Only the text belongs in the answer: every line of the records below, transcribed exactly.

____

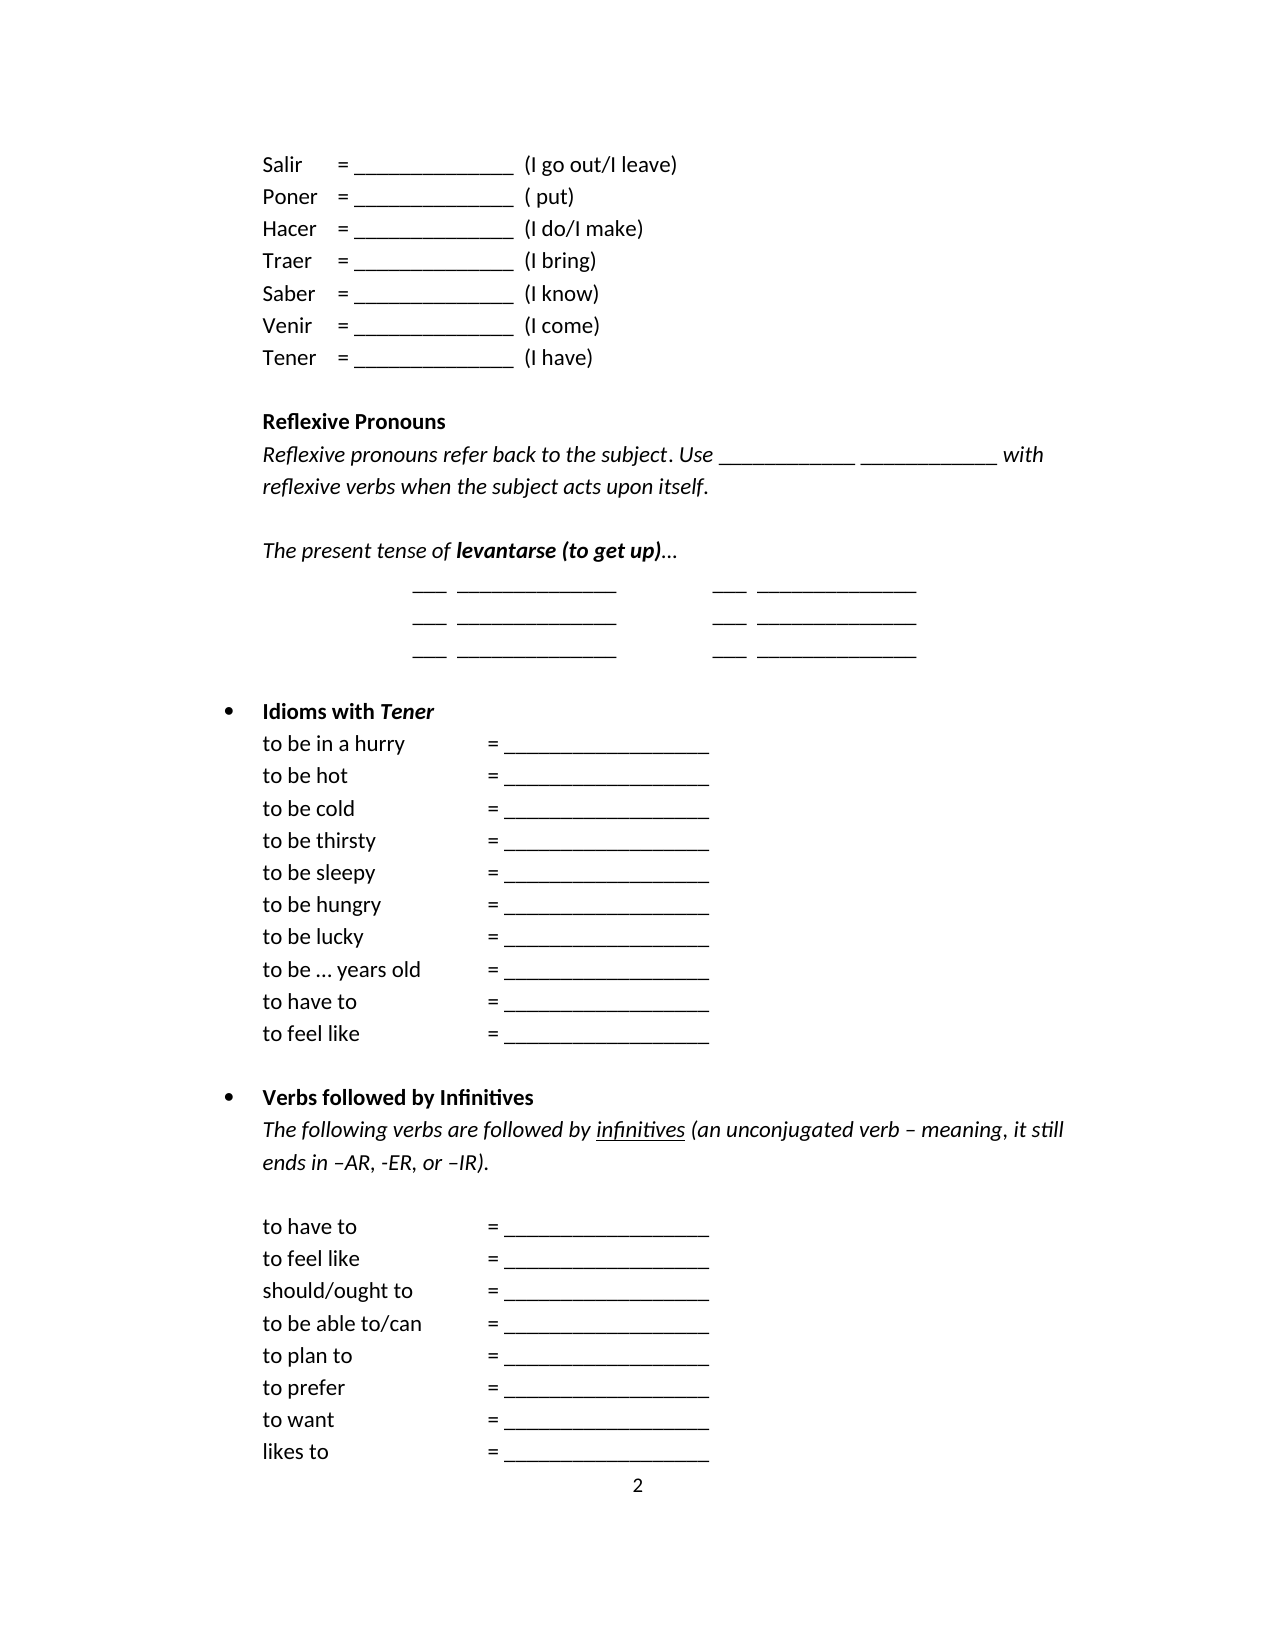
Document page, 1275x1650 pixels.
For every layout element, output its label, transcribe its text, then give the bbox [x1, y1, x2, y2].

list Reflexive pronouns refer back to the subject. Use ____________ ____________ with reflexive verbs when the subject acts upon itself. [262, 440, 1087, 500]
list to want = __________________ [262, 1405, 1087, 1433]
list Venir = ______________ (I come) [262, 311, 1087, 339]
list to be cold = __________________ [262, 794, 1087, 822]
list to have to = __________________ [262, 987, 1087, 1015]
list to feel like = __________________ [262, 1244, 1087, 1272]
list to be thirsty = __________________ [262, 826, 1087, 854]
list Tener = ______________ (I have) Reflexive Pronouns [262, 343, 1087, 436]
list Traer = ______________ (I bring) [262, 247, 1087, 274]
list to be hungry = __________________ [262, 890, 1087, 918]
list Saber = ______________ (I know) [262, 279, 1087, 307]
list The following verbs are followed by infinitives (an unconjugated verb – meaning, it still ends in –AR, -ER, or –IR). [262, 1116, 1087, 1176]
list likes to = __________________ [262, 1437, 1087, 1466]
list ___ ______________ ___ ______________ [337, 633, 1087, 661]
list to be … years old = __________________ [262, 955, 1087, 983]
list Hacer = ______________ (I do/I make) [262, 214, 1087, 242]
list Verbs followed by Infinitives [225, 1083, 1087, 1111]
list to prefer = __________________ [262, 1373, 1087, 1401]
list Salir = ______________ (I go out/I leave) [262, 150, 1087, 178]
list should/ought to = __________________ [262, 1277, 1087, 1304]
list Idioms with Tener to be in a hurry = __________________ [225, 697, 1087, 757]
list to be sleepy = __________________ [262, 858, 1087, 886]
list to have to = __________________ [262, 1180, 1087, 1240]
list The present tense of levantarse (to get up)… [262, 536, 1087, 564]
list Poner = ______________ ( put) [262, 182, 1087, 210]
list ___ ______________ ___ ______________ [337, 601, 1087, 629]
list ___ ______________ ___ ______________ [337, 568, 1087, 596]
list to feel like = __________________ [187, 1019, 1087, 1079]
list to be able to/can = __________________ [262, 1309, 1087, 1337]
list to be hot = __________________ [262, 762, 1087, 789]
list to be lucky = __________________ [262, 922, 1087, 951]
list to plan to = __________________ [262, 1341, 1087, 1369]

____

#### [Expected output]
Document page, 1275x1650 pixels.
For every layout element, output its label, transcribe its text, then give the bbox [x1, y1, x2, y2].

list Reflexive pronouns refer back to the subject. Use ____________ ____________ with reflexive verbs when the subject acts upon itself. [262, 440, 1087, 500]
list to want = __________________ [262, 1405, 1087, 1433]
list Venir = ______________ (I come) [262, 311, 1087, 339]
list to be cold = __________________ [262, 794, 1087, 822]
list to have to = __________________ [262, 987, 1087, 1015]
list to feel like = __________________ [262, 1244, 1087, 1272]
list to be thirsty = __________________ [262, 826, 1087, 854]
list Tener = ______________ (I have) Reflexive Pronouns [262, 343, 1087, 436]
list Traer = ______________ (I bring) [262, 247, 1087, 274]
list to be hungry = __________________ [262, 890, 1087, 918]
list Saber = ______________ (I know) [262, 279, 1087, 307]
list The following verbs are followed by infinitives (an unconjugated verb – meaning, it still ends in –AR, -ER, or –IR). [262, 1116, 1087, 1176]
list likes to = __________________ [262, 1437, 1087, 1466]
list ___ ______________ ___ ______________ [337, 633, 1087, 661]
list to be … years old = __________________ [262, 955, 1087, 983]
list Hacer = ______________ (I do/I make) [262, 214, 1087, 242]
list Verbs followed by Infinitives [225, 1083, 1087, 1111]
list to prefer = __________________ [262, 1373, 1087, 1401]
list Salir = ______________ (I go out/I leave) [262, 150, 1087, 178]
list should/ought to = __________________ [262, 1277, 1087, 1304]
list Idioms with Tener to be in a hurry = __________________ [225, 697, 1087, 757]
list to be sleepy = __________________ [262, 858, 1087, 886]
list to have to = __________________ [262, 1180, 1087, 1240]
list The present tense of levantarse (to get up)… [262, 536, 1087, 564]
list Poner = ______________ ( put) [262, 182, 1087, 210]
list ___ ______________ ___ ______________ [337, 601, 1087, 629]
list ___ ______________ ___ ______________ [337, 568, 1087, 596]
list to feel like = __________________ [187, 1019, 1087, 1079]
list to be able to/can = __________________ [262, 1309, 1087, 1337]
list to be hot = __________________ [262, 762, 1087, 789]
list to be lucky = __________________ [262, 922, 1087, 951]
list to plan to = __________________ [262, 1341, 1087, 1369]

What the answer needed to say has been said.